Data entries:
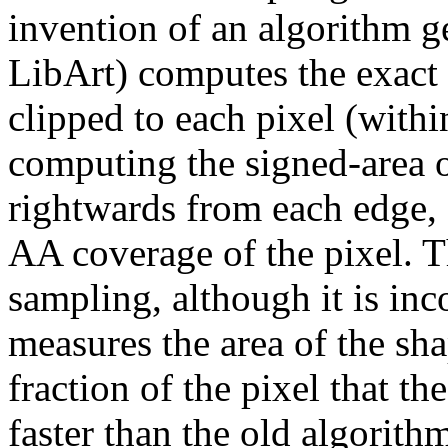
invention of an algorithm ge
LibArt) computes the exact
clipped to each pixel (withi
computing the signed-area o
rightwards from each edge, 
AA coverage of the pixel. 
sampling, although it is inc
measures the area of the sha
fraction of the pixel that th
faster than the old algorith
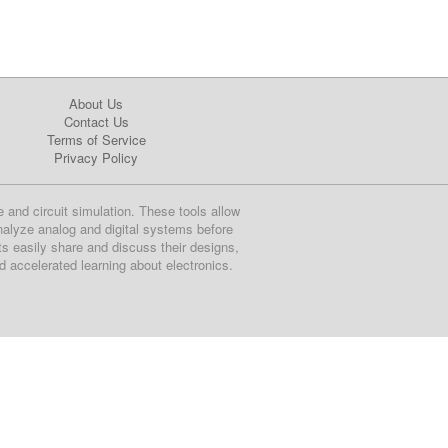
About Us
Contact Us
Terms of Service
Privacy Policy
e and circuit simulation. These tools allow
nalyze analog and digital systems before
ts easily share and discuss their designs,
nd accelerated learning about electronics.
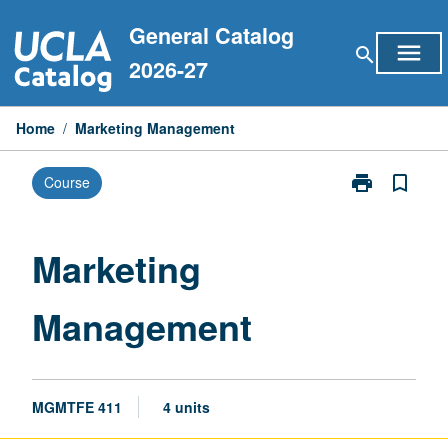
Skip
General Catalog
to
menu
search
content
2026-27
Home
/
Marketing Management
print
bookmark_border
Course
Print
Marketing
Management
page
Marketing
Management
MGMTFE 411
4 units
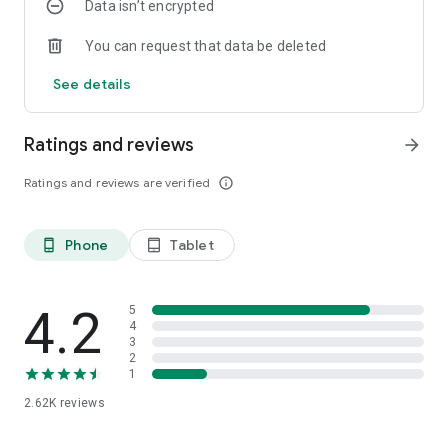
Data isn’t encrypted
You can request that data be deleted
See details
Ratings and reviews
arrow_forward
Ratings and reviews are verified
info_outline
Phone
Tablet
phone_android
tablet_android
4.2
5
4
3
2
1
2.62K
reviews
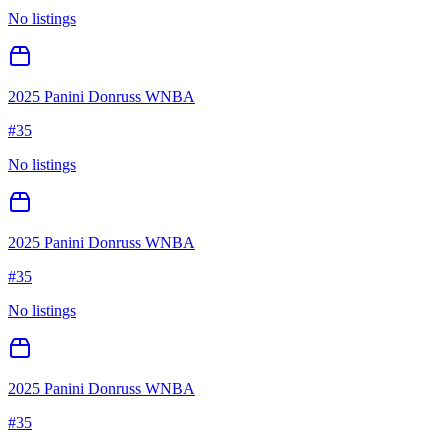
No listings
2025 Panini Donruss WNBA
#
35
No listings
2025 Panini Donruss WNBA
#
35
No listings
2025 Panini Donruss WNBA
#
35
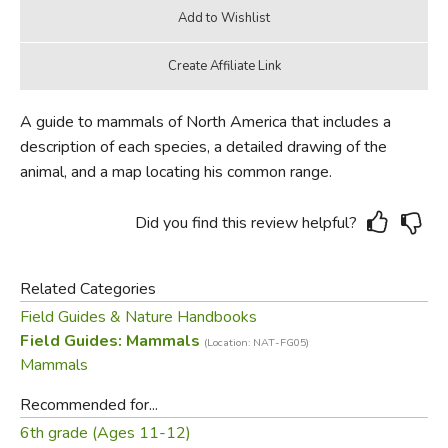
A guide to mammals of North America that includes a
description of each species, a detailed drawing of the
animal, and a map locating his common range.
Did you find this review helpful?
Related Categories
Field Guides & Nature Handbooks
Field Guides: Mammals
(Location: NAT-FG05)
Mammals
Recommended for...
6th grade (Ages 11-12)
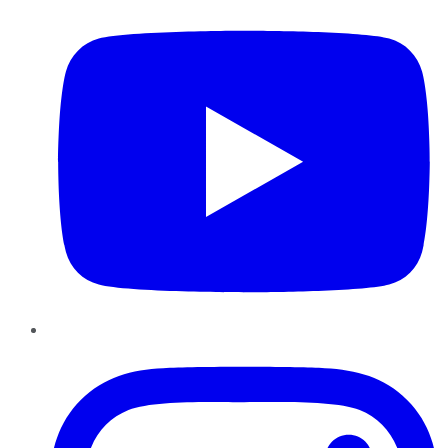
Instagram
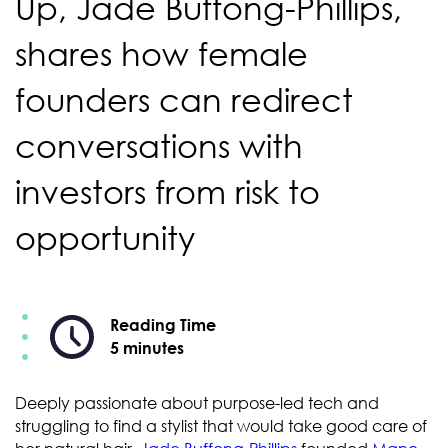
Up, Jade Buffong-Phillips,
shares how female
founders can redirect
conversations with
investors from risk to
opportunity
Reading Time
5 minutes
Deeply passionate about purpose-led tech and
struggling to find a stylist that would take good care of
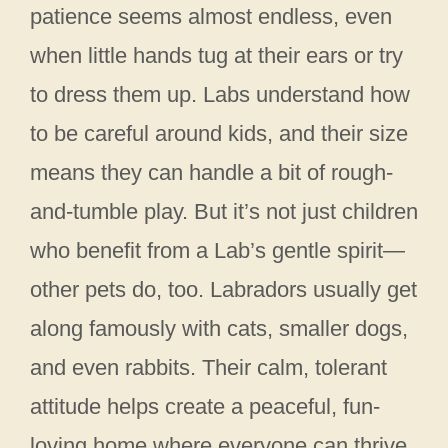
patience seems almost endless, even
when little hands tug at their ears or try
to dress them up. Labs understand how
to be careful around kids, and their size
means they can handle a bit of rough-
and-tumble play. But it’s not just children
who benefit from a Lab’s gentle spirit—
other pets do, too. Labradors usually get
along famously with cats, smaller dogs,
and even rabbits. Their calm, tolerant
attitude helps create a peaceful, fun-
loving home where everyone can thrive.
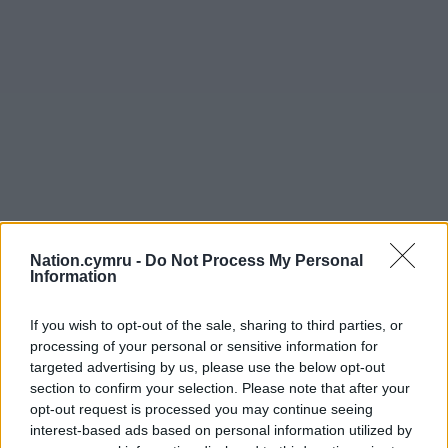
Nation.cymru -
Do Not Process My Personal
Information
If you wish to opt-out of the sale, sharing to third parties, or
processing of your personal or sensitive information for
targeted advertising by us, please use the below opt-out
section to confirm your selection. Please note that after your
opt-out request is processed you may continue seeing
interest-based ads based on personal information utilized by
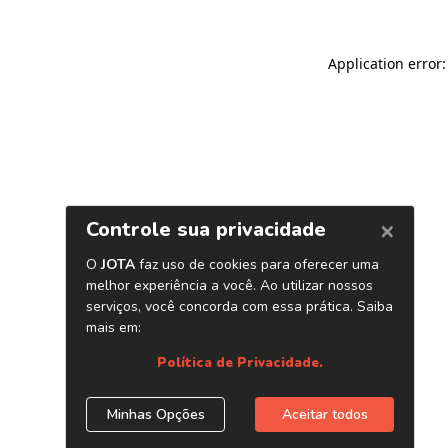
Application error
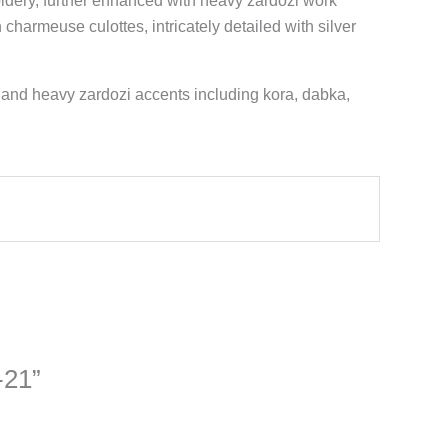
roidery, further enhanced with heavy zardozi work
 charmeuse culottes, intricately detailed with silver
 and heavy zardozi accents including kora, dabka,
-21”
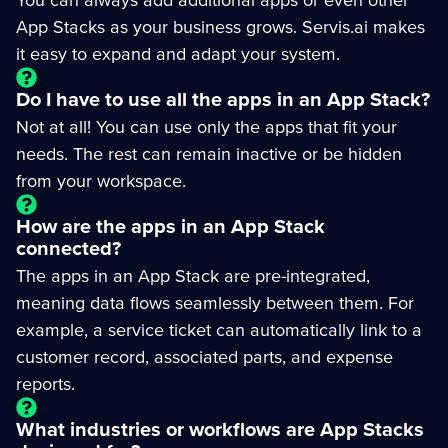
App Stacks as your business grows. Servis.ai makes
it easy to expand and adapt your system.
Do I have to use all the apps in an App Stack?
Not at all! You can use only the apps that fit your
needs. The rest can remain inactive or be hidden
from your workspace.
How are the apps in an App Stack
connected?
The apps in an App Stack are pre-integrated,
meaning data flows seamlessly between them. For
example, a service ticket can automatically link to a
customer record, associated parts, and expense
reports.
What industries or workflows are App Stacks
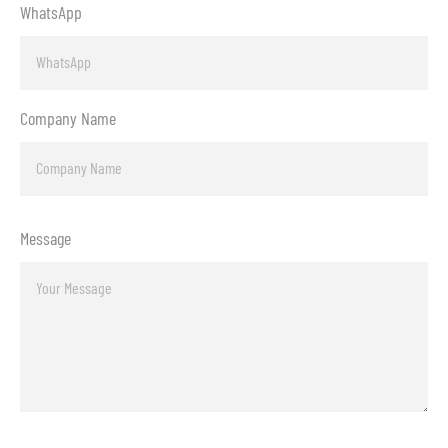
WhatsApp
Company Name
Message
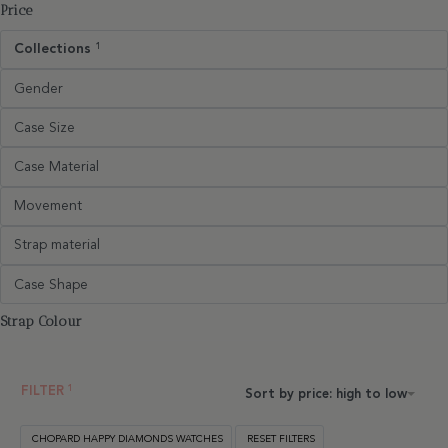
Price
Collections
1
Gender
Case Size
Case Material
Movement
Strap material
Case Shape
Strap Colour
FILTER
Sort by price: high to low
CHOPARD HAPPY DIAMONDS WATCHES
RESET FILTERS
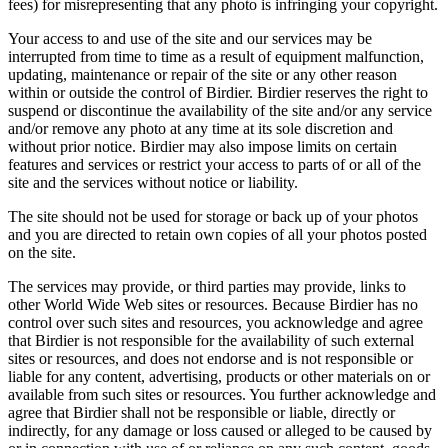
fees) for misrepresenting that any photo is infringing your copyright.
Your access to and use of the site and our services may be
interrupted from time to time as a result of equipment malfunction,
updating, maintenance or repair of the site or any other reason
within or outside the control of Birdier. Birdier reserves the right to
suspend or discontinue the availability of the site and/or any service
and/or remove any photo at any time at its sole discretion and
without prior notice. Birdier may also impose limits on certain
features and services or restrict your access to parts of or all of the
site and the services without notice or liability.
The site should not be used for storage or back up of your photos
and you are directed to retain own copies of all your photos posted
on the site.
The services may provide, or third parties may provide, links to
other World Wide Web sites or resources. Because Birdier has no
control over such sites and resources, you acknowledge and agree
that Birdier is not responsible for the availability of such external
sites or resources, and does not endorse and is not responsible or
liable for any content, advertising, products or other materials on or
available from such sites or resources. You further acknowledge and
agree that Birdier shall not be responsible or liable, directly or
indirectly, for any damage or loss caused or alleged to be caused by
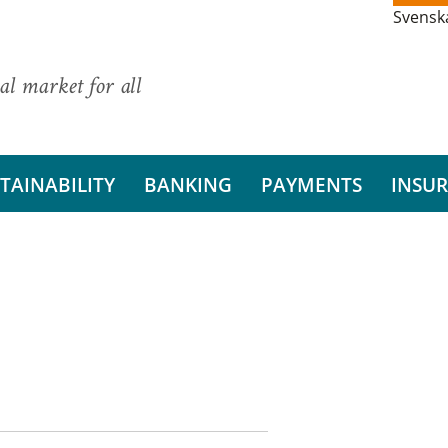
Svensk
al market for all
TAINABILITY
BANKING
PAYMENTS
INSU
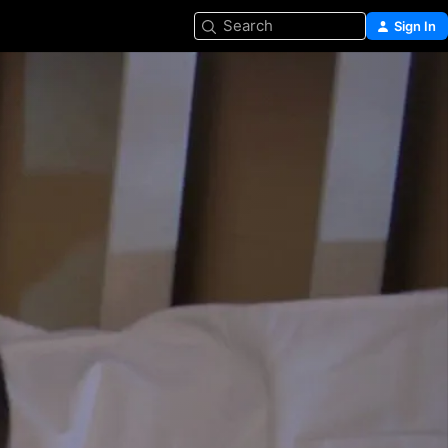
Search
Sign In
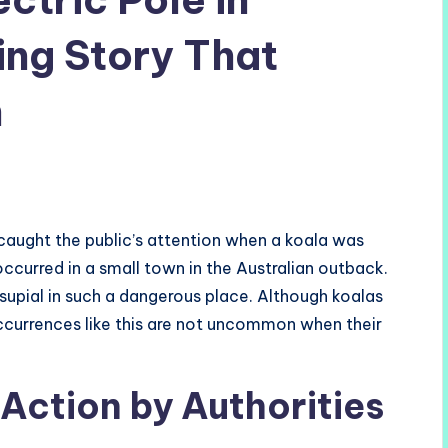
ting Story That
n
t caught the public’s attention when a koala was
occurred in a small town in the Australian outback.
supial in such a dangerous place. Although koalas
occurrences like this are not uncommon when their
Action by Authorities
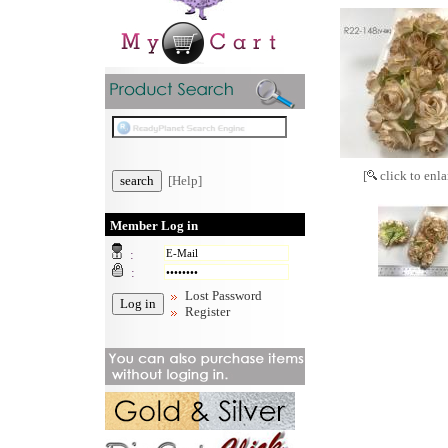
[
click to enla
[Help]
Member Log in
:
:
Lost Password
Register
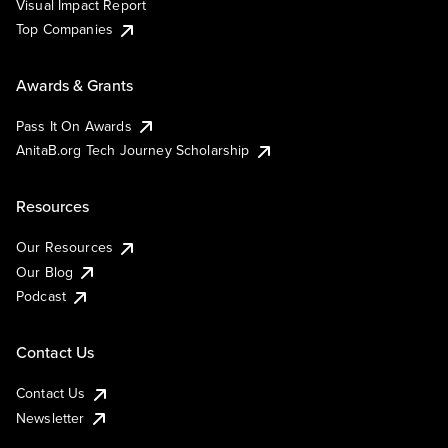
Visual Impact Report
Top Companies
Awards & Grants
Pass It On Awards
AnitaB.org Tech Journey Scholarship
Resources
Our Resources
Our Blog
Podcast
Contact Us
Contact Us
Newsletter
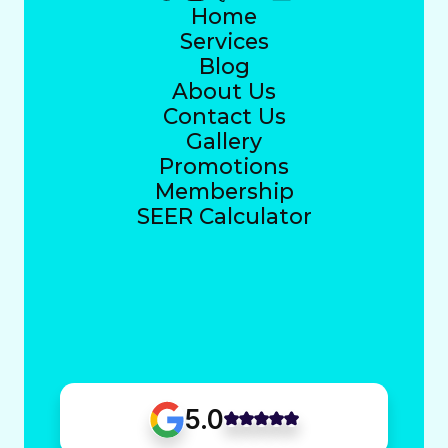
Home
Services
Blog
About Us
Contact Us
Gallery
Promotions
Membership
SEER Calculator
5.0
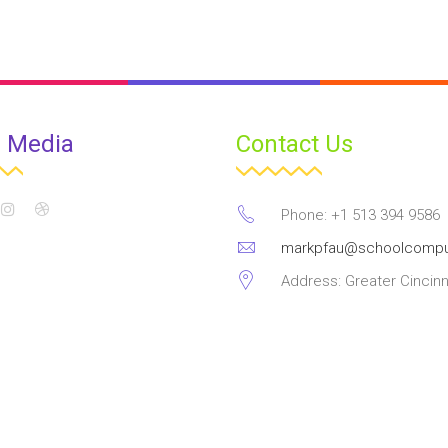
l Media
Contact Us
Phone: +1 513 394 9586
markpfau@schoolcompu
Address: Greater Cincinn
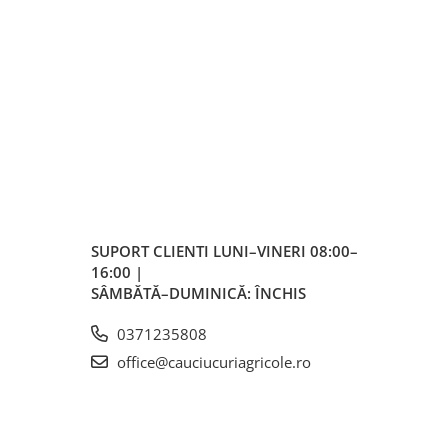
SUPORT CLIENTI
LUNI–VINERI 08:00–
16:00 |
SÂMBĂTĂ–DUMINICĂ: ÎNCHIS
0371235808
office@cauciucuriagricole.ro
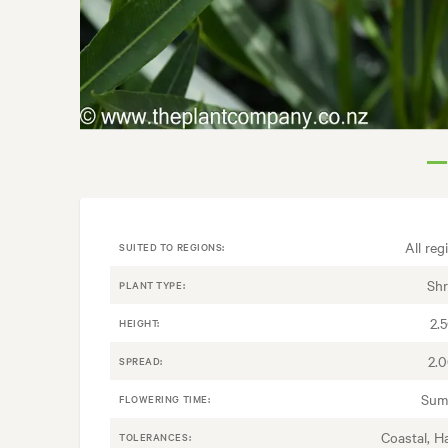
All reg
SUITED TO REGIONS:
Sh
PLANT TYPE:
2.
HEIGHT:
2.
SPREAD:
Sum
FLOWERING TIME:
Coastal, H
TOLERANCES:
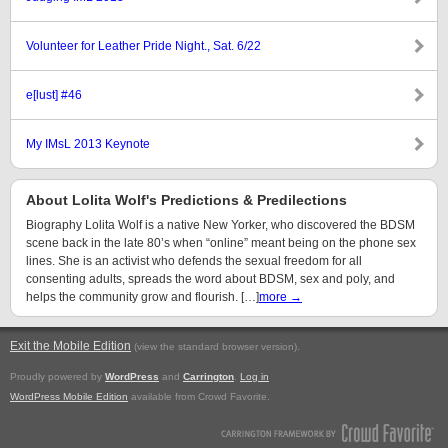
Volunteer for Leather Pride Night., Sat. 6/22
e[lust] #46
My IMsL 2013 Keynote
About Lolita Wolf's Predictions & Predilections
Biography Lolita Wolf is a native New Yorker, who discovered the BDSM
scene back in the late 80’s when “online” meant being on the phone sex
lines. She is an activist who defends the sexual freedom for all
consenting adults, spreads the word about BDSM, sex and poly, and
helps the community grow and flourish. […]
more →
Exit the Mobile Edition
.
(view the standard browser version)
Proudly powered by
WordPress
and
Carrington
.
Log in
WordPress Mobile Edition
available from Crowd Favorite.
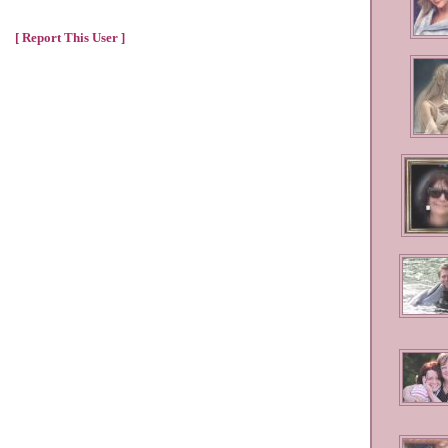
[ Report This User ]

* **Job item**
A single number is required: the count of lines in the records that include the string "third".

* **Answer space**
2